Waiting for your future

July 24, 2012

So, you've got an action that you want to run in parallel using multiple cores, in pure Java land you have the old fashioned Thread.start which takes a Runnable implementation, another option is the ExecutorService which uses a pool to store a collection of reusable threads (in fact its the same pool that agents use). Clojure on the other hand has the future macro which takes a body of code and runs it on a seprate thread:

(def f (future (println "hello")))
  
@f ; will block here until it executes 

Futures use an unbound thread pool which is good for IO bound actions, lets assume we have a sequence (a large one at that) that serves as an input to that heavy IO operation, we want to parallelize the operation on multiple cores, the naive approach will be:

 (defn action [i]
    (Thread/sleep 4000)
    (println i))

(defn -main []
  (map (future (action %)) (range 1000)))

Running this code will result with no future run, the main thread will exit before any future gets the chance to execute (since its async), in order to wait for them to run we need to deref all futures,

 (defn -main []
  (map deref (map (future (action %)) (range 1000)))) 
This looks good and indeed when we run it we notice the following output
0
1 
.. ; omitted for brevity 
.. 
31
nil nil nil  ; after a delay 
32
..
..
63 ; order is random 

So whats going on here? we a get a lot less concurrency then we'd like, what we see here is Clojure chunking in action, since the inner map is lazy we produce 32 futures in each chunk deref them and carry on to the next, we could force all futures by using doall:

(defn -main []
  (map deref (doall (map (future (action %)) (range 1000)))))
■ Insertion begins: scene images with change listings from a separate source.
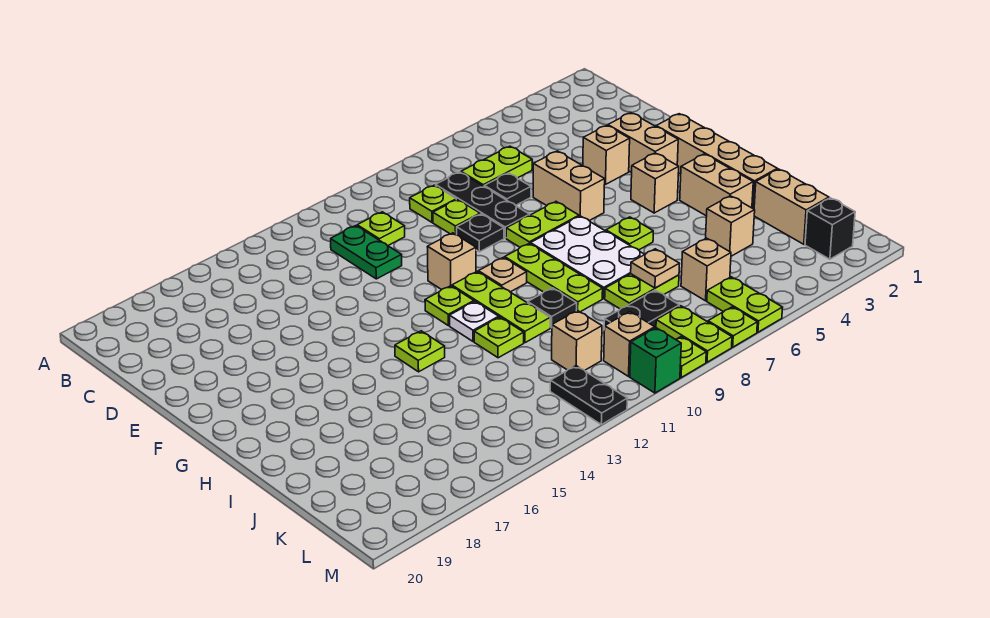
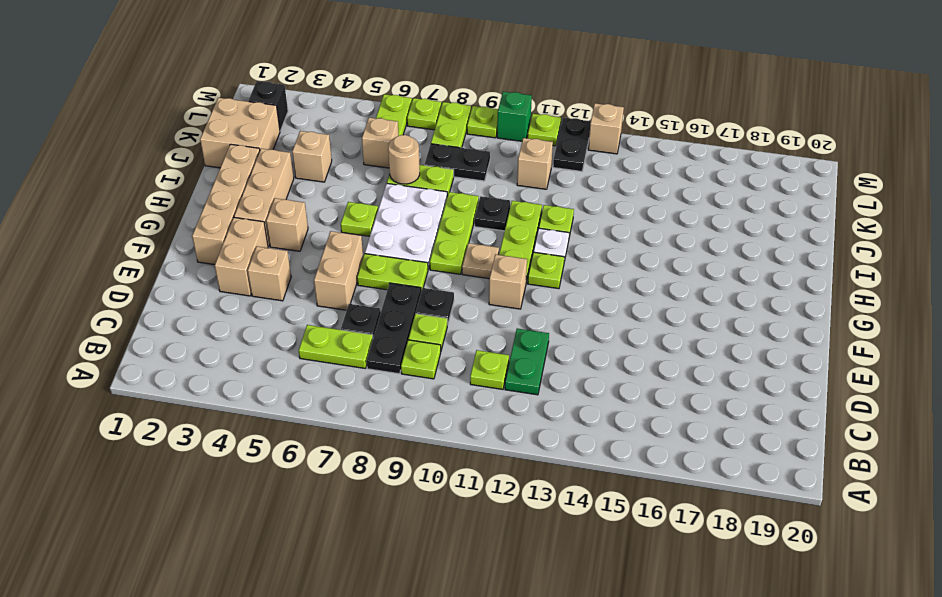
tan brick H3:I3 level 1 -> tan brick G3:I3 level 1
lime plate H14 level 1 -> lime plate M11 level 1
tan brick J2:K2 level 1 -> tan brick J1:K2 level 1
tan plate J7 level 2 -> tan round brick J7 level 2
tan brick L10 level 1 -> tan brick M13 level 1

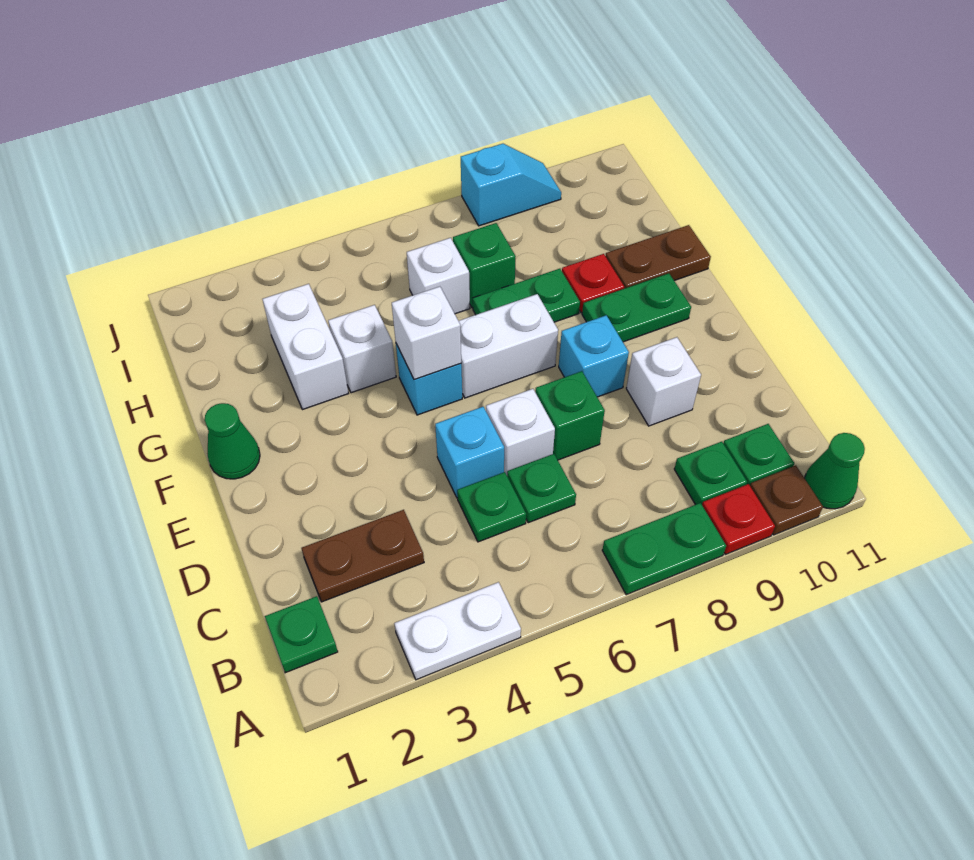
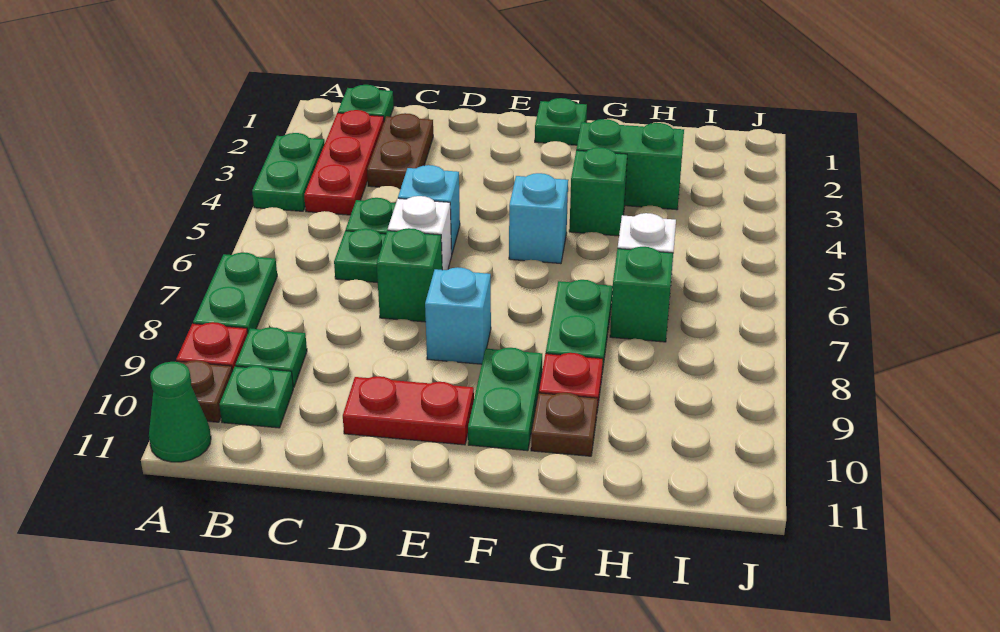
white plate A3:A4 level 1 -> green plate A3:A4 level 1
none -> red plate B2:B4 level 1
white brick D9 level 1 -> none
none -> red plate D10:E10 level 1
green cone F1 level 1 -> green plate F1 level 1
white brick F5 level 2 -> none
white brick F6:F7 level 1 -> none
white brick G3:H3 level 1 -> green brick G3:H3 level 1
white brick G4 level 1 -> green brick G4 level 1
brown plate G10:G11 level 1 -> brown plate G10 level 1
cyan slope J8:J9 level 1 top 8 -> none

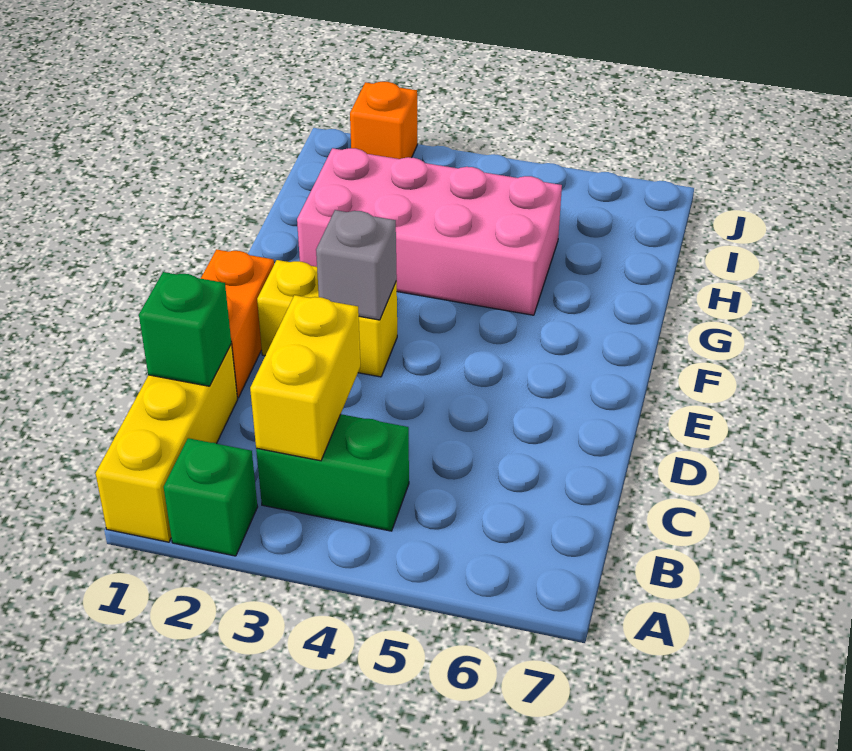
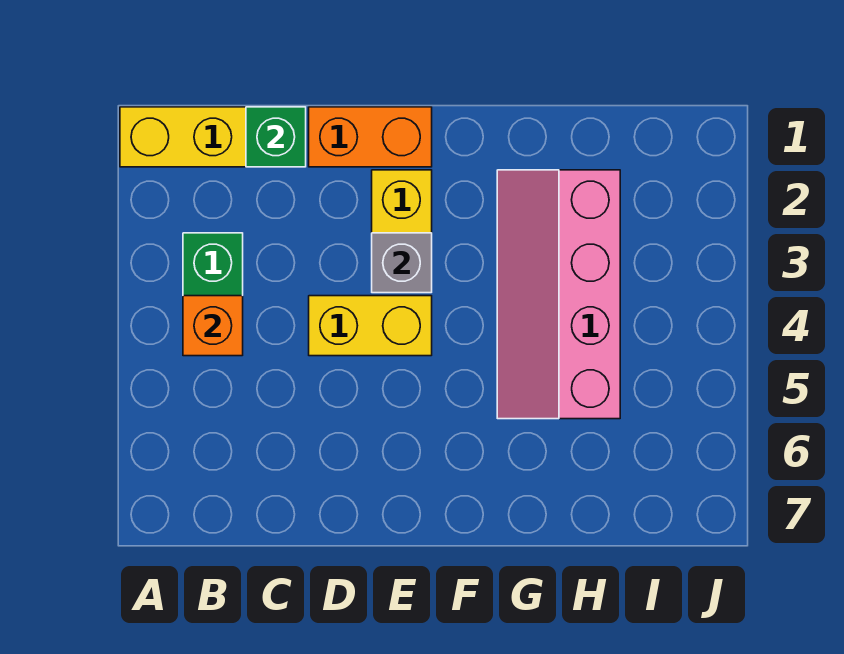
green brick A2 level 1 -> none
yellow brick B3:C3 level 2 -> yellow brick D4:E4 level 1
pink brick G2:H5 level 1 -> pink slope G2:H5 level 1 top H
orange brick J2 level 1 -> orange brick B4 level 2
This poses another problem, we issue 1000 future and hammer on, this might cause the IO target to grind into a halt (be it filesystem or remote web service), a more controled method is required. One option is to use Java's own ExecutorService and submit actions into that (using a bounded pool) and in fact thats exactly what pallet thread enables us to do.

Now we want to implement two main requirements, the first generate a blocked amount of running actions, the second make sure not to block the execution of actions (by chunking for example) if threads are available to handle them:

(use '[pallet.thread.executor :only (executor execute)])  
 
(def pool
  (executor {:prefix "foo" :thread-group-name "foo-grp" :pool-size 4}))

(defn bound-future [f]
 {:pre [(ifn? f)]}; saves lots of errors
  (execute pool f))

(defn wait-on [futures]
  "Waiting on a sequence of futures, limited by a constant pool of threads"
  (while (some identity (map (comp not future-done?) futures))
    (Thread/sleep 1000) 
    )) 

(defn -main []
  (wait-on (map #(bound-future (fn []  (action %))) (range 1000))))

The print will now look like

0
1
2
3
; a short delay for the next 4 actions to kick into action
1
..

I found this method to offer a balance between the spread of work and predictable load on the target.